Stoops turned the offense completely over to Gran, who brought Cincinnati quarterback coach Darin Hinshaw with him to share the job. What Stoops was looking for was a more traditional look that would take advantage of Kentucky's strength at running back. Stanley "Boom" Williams (924 yards), JoJo Kemp (573 yards) and Mikel Horton (336 yards) are proven SEC running backs.
"He (Stoops) wanted somebody to come in and be the head coach of the offense," Gran said. "I've been in this league. I know the recipe."
Gran's system basically is an NFL offense run out of the pistol formation. Think Green Bay and New England. And it is operated with a lot of discipline.
"My players know that I'm not here to be their buddy," said Gran. "I'm going to love them, but I'm going to coach them hard. I don't know any other way to do it."
One of the first calls Gran made when he took the job was to Williams, who almost reached the 1,000-yard mark last season despite missing two games with an injury.
"As soon as we talked I knew things were going to be different," said Williams, a Georgia native who at one point in the recruiting process was committed to the Bulldogs. "All the running backs are excited about what this offense should be able to do."
There also is no question at quarterback. Sophomore Drew Barker took over for Patrick Towles late last season. Towles transferred to Boston College and Barker was named the starter right after the spring game.
"He's our guy," Gran said of Barker.
Helping out the defense
In addition to scoring points, Gran's offense has another role: moving the chains to protect a unit that finished 12th in the league in total defense, scoring defense and rushing defense last season.

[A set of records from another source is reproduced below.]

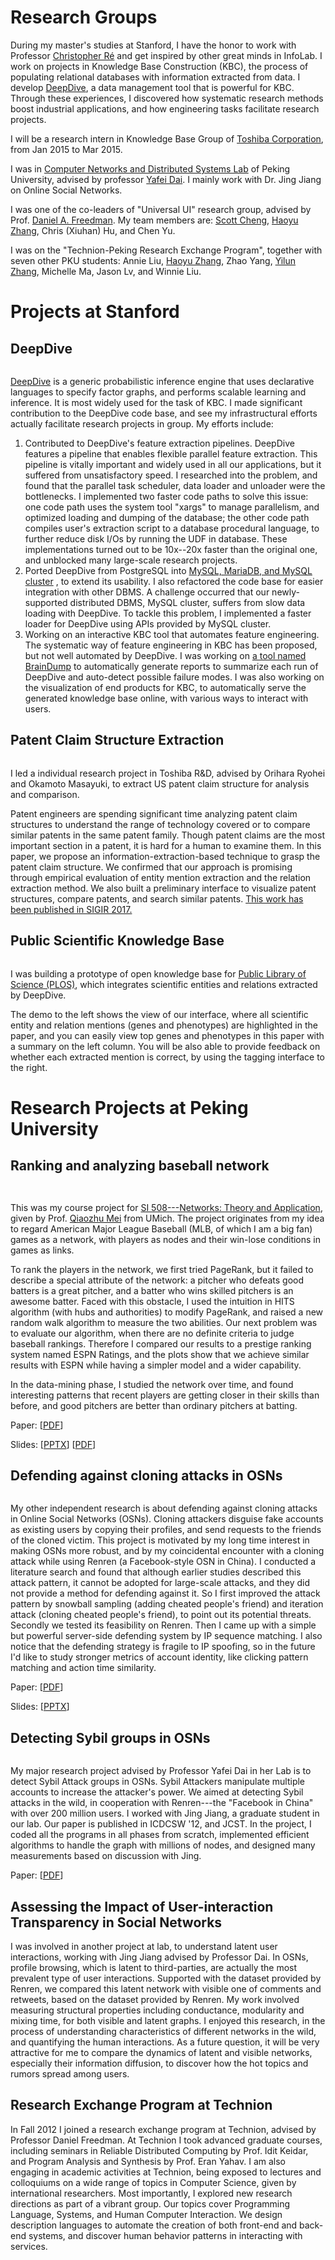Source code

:<!-- 
My Research
====

The explosion of data provides us computer scientists a unique
opportunity for understanding the dynamics of the world --- knowledge
that has the potential to impact society. I am intrigued by the union
of data mining and information networks to answer fundamental
questions: How do large networks evolve? How do we better understand
large-scale human interactions? How are networks made robust to
unexpected behavior?

I have explored some of these questions during my undergraduate
studies. I led an independent research project to automatically rank
players in a baseball network. In a series of studies, I investigated
real-world phenomena using large-scale data provided by Renren, a
massive Chinese social network. Specifically, I led a project devising
defenses against profile-cloning attacks. I further collaborated on a
separate study on Sybil-attack detection. Finally, I was involved in
assessing the impact of user-interaction transparency on their
behavior.
 -->

Research Groups
====

During my master's studies at Stanford, I have the honor to work with
Professor [Christopher Ré](http://cs.stanford.edu/people/chrismre/)
and get inspired by other great minds in InfoLab.  I work on projects
in Knowledge Base Construction (KBC), the process of populating
relational databases with information extracted from data.  I develop
[DeepDive](http://deepdive.stanford.edu/), a data management tool that
is powerful for KBC. Through these experiences, I discovered how
systematic research methods boost industrial applications, and how
engineering tasks facilitate research projects.

I will be a research intern in Knowledge Base Group of 
[Toshiba Corporation](http://www.toshiba.co.jp/worldwide/), from Jan 2015 to Mar 2015.

I was in [Computer Networks and Distributed Systems Lab](http://net.pku.edu.cn/p2p/doku.php) of Peking University, advised by professor [Yafei Dai](http://cn.linkedin.com/pub/yafei-dai/9/291/b1). I mainly work with Dr. Jing Jiang on Online Social Networks.

I was one of the co-leaders of "Universal UI" research group, advised by Prof. [Daniel A. Freedman](http://www.danielfreedman.org/). My team members are: [Scott Cheng](http://scottcheng.com/), [Haoyu Zhang](http://www.haoyuzhang.org/), Chris (Xiuhan) Hu, and Chen Yu.

I was on the "Technion-Peking Research Exchange Program", together with seven other PKU students: Annie Liu, [Haoyu Zhang](http://www.haoyuzhang.org), Zhao Yang, [Yilun Zhang](http://www.yilunzhang.com), Michelle Ma, Jason Lv, and Winnie Liu. 

<!-- Independent research -->

Projects at Stanford
====

## DeepDive

<div class="row" id="deepdive">
<div class="col-md-12">
<div class="col-md-3">
<div class="thumbnail">
<a href="http://deepdive.stanford.edu/">
<img class="" title="" src="{{ref:images/deepdive-square.png}}" />
</a>
</div>
</div>
<div class="col-md-9" markdown=1>

<a href="http://deepdive.stanford.edu/">DeepDive</a>
is a generic probabilistic inference engine that uses
declarative languages to specify factor graphs, and performs scalable
learning and inference. It is most widely used for the task of KBC. I
made significant contribution to the DeepDive code base, and see my
infrastructural efforts actually facilitate research projects in
group. My efforts include:

<ol>
<li>
<emph>Contributed to DeepDive's feature extraction pipelines.</emph> DeepDive
features a pipeline that enables flexible parallel feature
extraction.
This pipeline is vitally important and widely used in all our
applications, but it suffered from unsatisfactory speed. I
researched into the problem, and found that
the parallel task scheduler, data loader and unloader were the
bottlenecks. I implemented two faster code paths to solve this issue:
one code path uses the system tool "xargs" to manage parallelism, and
optimized loading and dumping of the database; the other code path
compiles user's extraction script to 
a database procedural language,
to further reduce disk I/Os by running the UDF in database.
These implementations turned out to be 10x--20x faster than the
original one, and unblocked many large-scale research projects.
</li>
<li>
<emph>Ported DeepDive from PostgreSQL into 
<a href="http://deepdive.stanford.edu/doc/advanced/mysql.html">MySQL, MariaDB, and MySQL cluster</a>
,</emph> to extend its usability. 
I also refactored the code base for easier
integration with other DBMS. A challenge occurred that our 
newly-supported distributed DBMS, MySQL cluster, suffers from slow data
loading with DeepDive. To tackle this problem, I implemented a faster
loader for DeepDive using APIs provided by MySQL cluster.
</li>
<li>
<emph>Working on an interactive KBC tool that automates feature engineering</emph>.
The systematic way of feature engineering in KBC has been proposed,
but not well automated by DeepDive. I was working on <a href="https://github.com/zifeishan/braindump">a tool named BrainDump</a> to
automatically generate reports to summarize each run of DeepDive and
auto-detect possible failure modes.
I was also working on the visualization of end
products for KBC, to automatically serve the generated knowledge base
online, with various ways to interact with users.
</li>
</ol>
</div>
</div>
</div>


## Patent Claim Structure Extraction

<div class="row" id="patent">
<div class="col-md-12">
<div class="col-md-3">
<div class="thumbnail">
<a href="{{ref:images/patent.png}}">
<img class="" title="" src="{{ref:images/patent.png}}" />
</a>
</div>
</div>
<div class="col-md-9" markdown=1>

<p>I led a individual research project in Toshiba R&D, advised by Orihara Ryohei and Okamoto Masayuki, to extract US patent claim structure for analysis and comparison.
</p>

<p>
	Patent engineers are spending significant time analyzing patent claim structures to understand the range of technology covered or to compare similar patents in the same patent family. Though patent claims are the most important section in a patent, it is hard for a human to examine them. In this paper, we propose an information-extraction-based technique to grasp the patent claim structure. We confirmed that our approach is promising through empirical evaluation of entity mention extraction and the relation extraction method. We also built a preliminary interface to visualize patent structures, compare patents, and search similar patents. <a href="https://dl.acm.org/citation.cfm?id=3080698">This work has been published in SIGIR 2017.</a>
</p>
</div>
</div>
</div>


## Public Scientific Knowledge Base

<div class="row" id="plos">
<div class="col-md-12">
<div class="col-md-3">
<div class="thumbnail">
<a href="{{ref:images/plos.png}}">
<img class="" title="" src="{{ref:images/plos_thumb.png}}" />
</a>
</div>
</div>
<div class="col-md-9" markdown=1>

<p>I was building a prototype of open knowledge base for
<a href="http://www.plos.org/">Public Library of Science (PLOS)</a>,
which integrates scientific entities and relations extracted by DeepDive.
</p>

<p>
	The demo to the left shows the view of our interface, where all scientific entity and relation mentions (genes and phenotypes) are highlighted in the paper, and you can easily view top genes and phenotypes in this paper with a summary on the left column. You will be also able to provide feedback on whether each extracted mention is correct, by using the tagging interface to the right.
</p>
</div>
</div>
</div>



Research Projects at Peking University
====

Ranking and analyzing baseball network
----
<div class="row" id="gamerank">
<div class="col-md-12">
<div class="col-md-3">
<div class="thumbnail">
<p><img class="" title="" src="{{ref:images/gamerank_thumb.png}}" /></p>
</div>
<div class="thumbnail">
<p><img class="" title="" src="{{ref:images/mlbi.jpg}}" /></p></div>
</div>
<div class="col-md-9" markdown=1>

<p>This was my course project for 
<a href="http://open.umich.edu/education/si/si508/fall2008">SI 508---Networks: Theory and Application</a>, 
given by Prof. <a href="http://www-personal.umich.edu/~qmei/">Qiaozhu Mei</a> from UMich.
The project
originates from my idea to regard American Major League Baseball (MLB,
of which I am a big fan) games as a network, with players as nodes and
their win-lose conditions in games as links.
</p>
<p>To rank the players in the network, we first tried PageRank, but it
failed to describe a special attribute of the network: a pitcher who
defeats good batters is a great pitcher, and a batter who wins skilled
pitchers is an awesome batter. Faced with this obstacle, I used the
intuition in HITS algorithm (with hubs and authorities) to modify
PageRank, and raised a new random walk algorithm to measure the two
abilities. Our next problem was to evaluate our algorithm, when there
are no definite criteria to judge baseball rankings. Therefore I
compared our results to a prestige ranking system named ESPN Ratings,
and the plots show that we achieve similar results with ESPN while
having a simpler model and a wider capability.</p>
<p>In the data-mining
phase, I studied the network over time, and found interesting 
patterns that recent players are getting closer in their skills than before, 
and good pitchers are better than ordinary pitchers at batting.</p>

<!-- <p>In short, I enjoy this research because it involves understanding
social networks, their evolution, and their application to human
activities. 
As a future project, I might try to investigate
heterogeneous baseball networks involving both players and teams as
different types of nodes, to revise the ranking algorithm,
explore their evolution,
and test the robustness of each team based on data of in-team 
supports, to see whether the team is too dependent on certain players. 
Further research might lead to brand new strategies in real games.</p>
 -->
<p>Paper: [<a href="/files/gamerank_zifeishan.pdf">PDF</a>]</p>
<p>Slides: [<a href="/files/gamerank_slides_zifei.pptx">PPTX</a>] [<a href="/files/gamerank_slides_zifei.pdf">PDF</a>]</p>

</div>
</div>
</div>


Defending against cloning attacks in OSNs
----
<div class="row" id="cloning">
<div class="col-md-12">
<div class="col-md-3">
<div class="thumbnail">
<img class="" title="" src="{{ref:images/cloning_thumb.png}}" />
</div></div>
<div class="col-md-9" markdown=1>

<p>My other independent research is about defending against cloning
attacks in Online Social Networks (OSNs). Cloning attackers disguise
fake accounts as existing users by copying
their profiles, and send requests to the friends of the cloned victim.
This project is motivated by my long time interest in making OSNs more
robust, and by my coincidental encounter with a cloning attack while
using Renren (a Facebook-style OSN in China).  I conducted a
literature search and found that although earlier studies described
this attack pattern, it cannot be adopted for large-scale attacks, and
they did not provide a method for defending against it. So I first
improved the attack pattern by snowball sampling (adding cheated
people's friend) and iteration attack (cloning cheated people's
friend), to point out its potential threats. Secondly we tested
its feasibility on Renren. Then I came up with a simple but
powerful server-side defending system by IP sequence matching. I also
notice that the defending strategy is fragile to IP spoofing, so in the
future I'd like to study stronger metrics of account identity, like
clicking pattern matching and action time similarity.</p>

<p>Paper: [<a href="http://delivery.acm.org/10.1145/2450000/2448615/a59-shan.pdf?ip=162.105.91.67&acc=ACTIVE%20SERVICE&CFID=304062296&CFTOKEN=69551978&__acm__=1364440771_3b01294c1ce3b4a4160d30d888aa3796">PDF</a>]</p>
<p>Slides: [<a href="/files/cloning_slides_zifei.pptx">PPTX</a>]</p>

</div>
</div>
</div>



Detecting Sybil groups in OSNs
----

<div class="row" id="sybil">
<div class="col-md-12">
<div class="col-md-3">
<div class="thumbnail">
<img class="" title="" src="{{ref:images/sybil_thumb.png}}" />
</div></div>
<div class="col-md-9" markdown=1>

<p>My major research project advised by Professor Yafei Dai in her Lab
is to detect Sybil Attack groups in OSNs. Sybil Attackers manipulate
multiple accounts to increase the attacker's power. We aimed at
detecting Sybil attacks in the wild, in cooperation with Renren---the
"Facebook in China" with over 200 million users. I worked with Jing
Jiang, a graduate student in our lab. Our paper is published in ICDCSW
'12, and JCST. In the project, I
coded all the programs in all phases from scratch, implemented
efficient algorithms to handle the graph with millions of nodes, and
designed many measurements based on discussion with Jing.</p>

<!-- <p>One special experience to me is in the evaluation phase, where I raised
and revised an indicator. We wanted to verify that the detected Sybil
groups are controlled by attackers, which matches my interest in
uncovering human behaviors behind the action pattern. We assumed that
among users in a group, the more similar their "action times" are, the
more likely they are manipulated. In order to quantify the "similarity"
of time points inside a group, I raised a new method: I sorted all the
points on the timeline, calculated the differences between adjacent
points, and got the median of all those differences, which is M.
However, I found that M was not a good indicator since it is
correlated with the number of time points N, illustrated by the
M-N log-log scatter diagram of random user groups. I explained this
phenomenon by intuition: as the length of the timeline is limited, the
more points there are, the more closely they are distributed onto the
timeline, and the smaller M it has. So I used MN as the new
indicator, and the diagram shows that the value is unrelated with N.</p>
 -->

<!-- <p>In the measurement phase, I mined the network and discovered lots of
knowledge.  Therein I enjoy the study of "group
merging pattern", inspired by an interest on evolutions of real-world
Sybil groups. I spotted that sometimes two connected components merge
into one, and I wanted to compare the difference between Sybil groups
and normal users in merging pattern. By making tables counting the size
of two components when they merge, I found that in Sybil groups,
"one-to-many merging" is the major pattern, and "many-to-many merging"
is far rarer than in normal groups, which indicates that Sybil groups
lack variety in merging pattern, with a majority of joining a new
account into an existing component. The result improves my interest in
network dynamics. </p>
 -->

<p>Paper: [<a href="http://ieeexplore.ieee.org/stamp/stamp.jsp?tp=&arnumber=6258146">PDF</a>]</p>
</div></div></div>

Assessing the Impact of User-interaction Transparency in Social Networks
----
I was involved in another project at lab, to understand latent user
interactions, working with Jing Jiang advised by Professor Dai. In
OSNs, profile browsing, which is latent to third-parties, are actually
the most prevalent type of user interactions. Supported with the
dataset provided by Renren, we compared this latent network with
visible one of comments and retweets, based on the dataset provided by
Renren. My work involved measuring structural properties including
conductance, modularity and mixing time, for both visible and latent
graphs. I enjoyed this research, in the process of understanding
characteristics of different networks in the wild, and quantifying the
human interactions. As a future question, it will be very attractive
for me to compare the dynamics of latent and visible networks,
especially their information diffusion, to discover how the hot topics
and rumors spread among users.

<!-- Other research -->

Research Exchange Program at Technion
----
In Fall 2012 I joined a research exchange program at Technion, advised
by Professor Daniel Freedman. At Technion I took advanced graduate
courses, including seminars in Reliable Distributed Computing by Prof.
Idit Keidar, and Program Analysis and Synthesis by Prof. Eran Yahav. I
am also engaging in academic activities at Technion, being exposed to
lectures and colloquiums on a wide range of topics in Computer Science,
given by international researchers. Most importantly, I explored new research directions as part of a vibrant group. Our topics cover
Programming Language, Systems, and Human Computer Interaction. We
design description languages to automate the creation of both front-end
and back-end systems, and discover human behavior
patterns in interacting with services.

At Cincinnati last season, Gran's offense was No. 2 nationally in first downs (370); Kentucky was 101st (222). Kentucky's defense was on the field for 71 plays per game last season; in contrast, eight SEC defenses were on the field for fewer than 70 plays per game. A notable exception was Ole Miss, whose defense was on the field for 79.2 plays per game. But that's because the Rebels use an up-tempo offense and led the SEC at 517.8 yards and 40.8 points per game.
"There are two different ways to win," defensive coordinator D.J. Eliot said. "One way is to outscore people. Another way is to limit the number of possessions your defense is on the field by the way you run the offense. I like what Eddie is doing. I think this gives us a better chance."
Kentucky's defense took a big hit during fall camp when projected starting defensive tackle Regie Meant left the team for personal reasons. That's a position where the Wildcats already were thin and yet another reason Gran's offense needs to control the game.
"It's been very good for me not to have to worry about the offense," Stoops said. "There are going to be some bumps in the road, but I have absolute trust in his (Gran's) leadership."